### Saved data entries
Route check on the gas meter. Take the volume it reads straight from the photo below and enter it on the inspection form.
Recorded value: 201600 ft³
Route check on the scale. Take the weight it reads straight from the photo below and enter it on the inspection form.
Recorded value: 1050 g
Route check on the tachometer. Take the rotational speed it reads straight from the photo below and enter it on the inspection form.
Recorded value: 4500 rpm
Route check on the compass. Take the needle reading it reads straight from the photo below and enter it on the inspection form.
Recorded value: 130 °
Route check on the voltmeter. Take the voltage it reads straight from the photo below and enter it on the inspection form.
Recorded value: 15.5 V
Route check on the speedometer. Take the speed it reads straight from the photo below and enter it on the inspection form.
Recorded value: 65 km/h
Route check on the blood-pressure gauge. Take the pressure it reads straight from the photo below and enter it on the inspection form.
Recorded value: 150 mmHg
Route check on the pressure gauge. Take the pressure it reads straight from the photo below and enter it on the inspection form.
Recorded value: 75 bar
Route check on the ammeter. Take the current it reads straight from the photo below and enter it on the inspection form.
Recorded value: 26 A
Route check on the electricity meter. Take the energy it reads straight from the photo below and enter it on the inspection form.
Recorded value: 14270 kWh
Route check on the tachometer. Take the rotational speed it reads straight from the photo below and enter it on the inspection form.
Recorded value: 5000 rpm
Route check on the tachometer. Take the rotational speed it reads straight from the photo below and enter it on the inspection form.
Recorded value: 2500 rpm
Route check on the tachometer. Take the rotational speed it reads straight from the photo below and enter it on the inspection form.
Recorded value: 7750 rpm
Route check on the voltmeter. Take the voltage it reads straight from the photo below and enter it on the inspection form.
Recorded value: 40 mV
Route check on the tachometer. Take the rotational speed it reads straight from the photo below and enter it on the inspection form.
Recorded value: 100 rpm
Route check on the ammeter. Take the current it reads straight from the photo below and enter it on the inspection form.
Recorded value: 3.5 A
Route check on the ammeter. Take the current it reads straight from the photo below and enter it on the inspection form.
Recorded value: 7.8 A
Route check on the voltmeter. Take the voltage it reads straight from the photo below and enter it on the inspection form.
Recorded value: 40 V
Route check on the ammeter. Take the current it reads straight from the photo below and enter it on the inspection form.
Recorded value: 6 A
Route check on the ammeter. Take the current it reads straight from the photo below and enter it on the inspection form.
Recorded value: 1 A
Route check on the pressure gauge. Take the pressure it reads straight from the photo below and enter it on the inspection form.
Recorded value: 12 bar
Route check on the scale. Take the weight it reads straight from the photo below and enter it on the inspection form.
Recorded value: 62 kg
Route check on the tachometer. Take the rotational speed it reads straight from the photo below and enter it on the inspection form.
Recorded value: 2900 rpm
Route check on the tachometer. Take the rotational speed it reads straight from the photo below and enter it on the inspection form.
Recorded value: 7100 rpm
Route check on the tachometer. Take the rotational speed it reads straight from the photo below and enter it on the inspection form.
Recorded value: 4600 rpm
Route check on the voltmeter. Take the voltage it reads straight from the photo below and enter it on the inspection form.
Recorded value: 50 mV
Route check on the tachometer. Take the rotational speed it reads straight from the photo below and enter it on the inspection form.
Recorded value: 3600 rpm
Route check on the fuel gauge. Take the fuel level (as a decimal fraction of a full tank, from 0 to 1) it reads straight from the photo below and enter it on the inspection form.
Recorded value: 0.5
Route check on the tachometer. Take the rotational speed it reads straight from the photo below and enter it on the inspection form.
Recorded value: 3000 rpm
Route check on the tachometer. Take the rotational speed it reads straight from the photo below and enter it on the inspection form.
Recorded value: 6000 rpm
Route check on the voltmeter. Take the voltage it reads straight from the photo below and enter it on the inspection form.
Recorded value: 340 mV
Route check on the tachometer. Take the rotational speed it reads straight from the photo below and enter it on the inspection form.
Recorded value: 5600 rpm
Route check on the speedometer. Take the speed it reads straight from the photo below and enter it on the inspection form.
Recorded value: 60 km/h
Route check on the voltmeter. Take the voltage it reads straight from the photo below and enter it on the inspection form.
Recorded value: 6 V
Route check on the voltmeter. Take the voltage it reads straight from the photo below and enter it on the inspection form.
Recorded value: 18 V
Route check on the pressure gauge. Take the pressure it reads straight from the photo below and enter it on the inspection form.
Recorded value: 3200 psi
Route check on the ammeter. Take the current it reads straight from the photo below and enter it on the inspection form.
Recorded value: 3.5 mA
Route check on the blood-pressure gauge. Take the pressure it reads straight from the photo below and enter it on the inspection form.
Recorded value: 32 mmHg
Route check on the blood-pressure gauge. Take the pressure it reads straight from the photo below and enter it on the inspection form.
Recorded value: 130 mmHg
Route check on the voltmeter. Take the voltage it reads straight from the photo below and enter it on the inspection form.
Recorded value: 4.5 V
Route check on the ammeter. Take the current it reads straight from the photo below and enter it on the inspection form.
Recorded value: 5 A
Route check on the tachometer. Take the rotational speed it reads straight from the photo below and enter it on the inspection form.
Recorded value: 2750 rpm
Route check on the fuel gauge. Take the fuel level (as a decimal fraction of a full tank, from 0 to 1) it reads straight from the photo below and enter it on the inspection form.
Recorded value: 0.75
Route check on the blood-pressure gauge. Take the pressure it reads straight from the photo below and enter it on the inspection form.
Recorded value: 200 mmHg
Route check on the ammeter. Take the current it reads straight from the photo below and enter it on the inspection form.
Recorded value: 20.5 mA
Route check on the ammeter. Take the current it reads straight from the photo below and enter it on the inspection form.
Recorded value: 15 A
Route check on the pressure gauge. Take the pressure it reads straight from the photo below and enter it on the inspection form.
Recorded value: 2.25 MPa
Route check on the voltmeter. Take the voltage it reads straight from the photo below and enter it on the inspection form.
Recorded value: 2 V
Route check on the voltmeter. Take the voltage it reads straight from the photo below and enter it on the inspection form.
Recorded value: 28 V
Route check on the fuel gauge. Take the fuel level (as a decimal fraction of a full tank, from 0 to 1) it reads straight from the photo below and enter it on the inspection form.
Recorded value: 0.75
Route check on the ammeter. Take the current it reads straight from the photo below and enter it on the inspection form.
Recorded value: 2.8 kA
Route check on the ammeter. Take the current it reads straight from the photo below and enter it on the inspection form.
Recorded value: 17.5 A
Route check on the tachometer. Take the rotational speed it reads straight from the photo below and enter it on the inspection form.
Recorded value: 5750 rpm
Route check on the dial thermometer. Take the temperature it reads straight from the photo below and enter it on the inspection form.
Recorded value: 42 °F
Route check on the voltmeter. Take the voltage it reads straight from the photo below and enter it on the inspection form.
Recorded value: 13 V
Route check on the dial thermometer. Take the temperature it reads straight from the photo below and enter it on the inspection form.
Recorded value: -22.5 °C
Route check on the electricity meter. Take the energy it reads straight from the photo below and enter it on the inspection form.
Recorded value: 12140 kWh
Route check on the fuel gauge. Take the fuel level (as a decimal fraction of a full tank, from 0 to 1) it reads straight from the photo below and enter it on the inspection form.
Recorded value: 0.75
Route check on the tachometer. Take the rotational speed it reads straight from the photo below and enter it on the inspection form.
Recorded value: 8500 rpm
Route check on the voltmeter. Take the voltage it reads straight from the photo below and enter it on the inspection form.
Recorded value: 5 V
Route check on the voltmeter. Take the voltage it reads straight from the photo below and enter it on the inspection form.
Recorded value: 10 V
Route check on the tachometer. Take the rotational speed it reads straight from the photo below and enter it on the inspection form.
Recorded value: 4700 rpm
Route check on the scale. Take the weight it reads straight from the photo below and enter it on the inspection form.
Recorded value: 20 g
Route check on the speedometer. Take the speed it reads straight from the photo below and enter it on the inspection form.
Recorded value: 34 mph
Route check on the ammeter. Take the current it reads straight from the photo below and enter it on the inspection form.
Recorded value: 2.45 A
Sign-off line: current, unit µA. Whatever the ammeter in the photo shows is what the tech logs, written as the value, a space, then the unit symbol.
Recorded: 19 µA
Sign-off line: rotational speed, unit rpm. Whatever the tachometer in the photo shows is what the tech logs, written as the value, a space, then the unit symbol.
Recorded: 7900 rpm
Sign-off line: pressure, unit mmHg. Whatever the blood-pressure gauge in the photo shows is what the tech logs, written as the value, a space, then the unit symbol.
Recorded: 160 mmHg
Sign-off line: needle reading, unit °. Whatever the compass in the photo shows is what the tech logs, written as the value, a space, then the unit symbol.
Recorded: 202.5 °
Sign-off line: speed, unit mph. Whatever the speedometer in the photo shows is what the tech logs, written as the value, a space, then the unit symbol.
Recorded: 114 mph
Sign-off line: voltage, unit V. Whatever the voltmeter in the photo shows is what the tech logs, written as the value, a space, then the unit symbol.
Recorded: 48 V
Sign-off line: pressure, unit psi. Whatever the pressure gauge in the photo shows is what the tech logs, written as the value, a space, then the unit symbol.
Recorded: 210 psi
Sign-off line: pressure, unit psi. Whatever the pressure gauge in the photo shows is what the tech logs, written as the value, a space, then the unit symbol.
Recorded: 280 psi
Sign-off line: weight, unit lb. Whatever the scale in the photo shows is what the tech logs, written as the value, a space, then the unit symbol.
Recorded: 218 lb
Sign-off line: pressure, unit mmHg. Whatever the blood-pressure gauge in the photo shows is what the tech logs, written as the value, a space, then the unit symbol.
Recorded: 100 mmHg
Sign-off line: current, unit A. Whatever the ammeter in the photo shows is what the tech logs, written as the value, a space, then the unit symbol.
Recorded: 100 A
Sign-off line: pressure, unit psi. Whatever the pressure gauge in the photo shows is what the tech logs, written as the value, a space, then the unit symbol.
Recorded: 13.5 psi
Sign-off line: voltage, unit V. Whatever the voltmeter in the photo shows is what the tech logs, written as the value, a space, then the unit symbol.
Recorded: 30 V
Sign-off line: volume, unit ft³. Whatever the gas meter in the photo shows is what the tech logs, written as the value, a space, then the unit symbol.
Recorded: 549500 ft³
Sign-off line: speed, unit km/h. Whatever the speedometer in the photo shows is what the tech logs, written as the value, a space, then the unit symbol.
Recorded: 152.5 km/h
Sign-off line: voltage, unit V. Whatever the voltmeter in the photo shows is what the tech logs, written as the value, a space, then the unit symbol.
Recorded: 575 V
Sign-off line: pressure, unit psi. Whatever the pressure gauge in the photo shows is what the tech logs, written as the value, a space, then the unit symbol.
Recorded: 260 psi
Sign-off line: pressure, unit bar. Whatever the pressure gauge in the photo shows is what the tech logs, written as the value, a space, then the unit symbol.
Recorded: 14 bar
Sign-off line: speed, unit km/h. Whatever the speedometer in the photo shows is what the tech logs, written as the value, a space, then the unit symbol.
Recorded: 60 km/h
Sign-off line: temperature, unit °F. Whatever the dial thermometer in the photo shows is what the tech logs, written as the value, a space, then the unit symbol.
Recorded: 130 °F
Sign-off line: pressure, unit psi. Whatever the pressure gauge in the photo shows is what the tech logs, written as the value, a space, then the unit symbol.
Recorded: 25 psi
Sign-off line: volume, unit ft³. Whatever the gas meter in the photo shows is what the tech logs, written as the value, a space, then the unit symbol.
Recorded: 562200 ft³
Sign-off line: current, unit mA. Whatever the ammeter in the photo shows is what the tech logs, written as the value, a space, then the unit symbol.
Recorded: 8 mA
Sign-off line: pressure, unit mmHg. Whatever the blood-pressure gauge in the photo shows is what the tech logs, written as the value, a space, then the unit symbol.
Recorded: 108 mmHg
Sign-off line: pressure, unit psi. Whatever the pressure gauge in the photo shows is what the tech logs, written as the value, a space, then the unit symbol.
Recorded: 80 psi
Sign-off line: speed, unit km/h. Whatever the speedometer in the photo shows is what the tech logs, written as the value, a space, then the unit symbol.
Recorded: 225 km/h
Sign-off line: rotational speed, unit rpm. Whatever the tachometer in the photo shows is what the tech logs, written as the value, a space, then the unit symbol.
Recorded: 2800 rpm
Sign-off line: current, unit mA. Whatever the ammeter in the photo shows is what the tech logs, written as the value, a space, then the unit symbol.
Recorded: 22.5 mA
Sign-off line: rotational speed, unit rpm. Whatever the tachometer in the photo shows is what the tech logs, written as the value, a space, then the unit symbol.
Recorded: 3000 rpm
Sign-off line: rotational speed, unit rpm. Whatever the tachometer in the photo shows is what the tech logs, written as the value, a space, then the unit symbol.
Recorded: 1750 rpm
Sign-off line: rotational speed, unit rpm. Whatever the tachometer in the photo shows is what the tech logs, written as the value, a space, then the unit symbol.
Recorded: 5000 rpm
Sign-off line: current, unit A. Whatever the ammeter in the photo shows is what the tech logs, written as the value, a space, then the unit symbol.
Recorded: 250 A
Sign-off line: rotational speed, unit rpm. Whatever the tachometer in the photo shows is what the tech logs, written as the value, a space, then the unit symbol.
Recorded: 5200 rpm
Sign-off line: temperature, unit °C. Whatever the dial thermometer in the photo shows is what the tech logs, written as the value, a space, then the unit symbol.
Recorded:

### Request
In the stretch from the line containing "Sign-off line: pressure, unit bar." through the line containing "Recorded: 60 km/h", swap "tech" for "technician" and leave everything else as it is. Give back only that stretch.

### Answer box
Sign-off line: pressure, unit bar. Whatever the pressure gauge in the photo shows is what the technician logs, written as the value, a space, then the unit symbol.
Recorded: 14 bar
Sign-off line: speed, unit km/h. Whatever the speedometer in the photo shows is what the technician logs, written as the value, a space, then the unit symbol.
Recorded: 60 km/h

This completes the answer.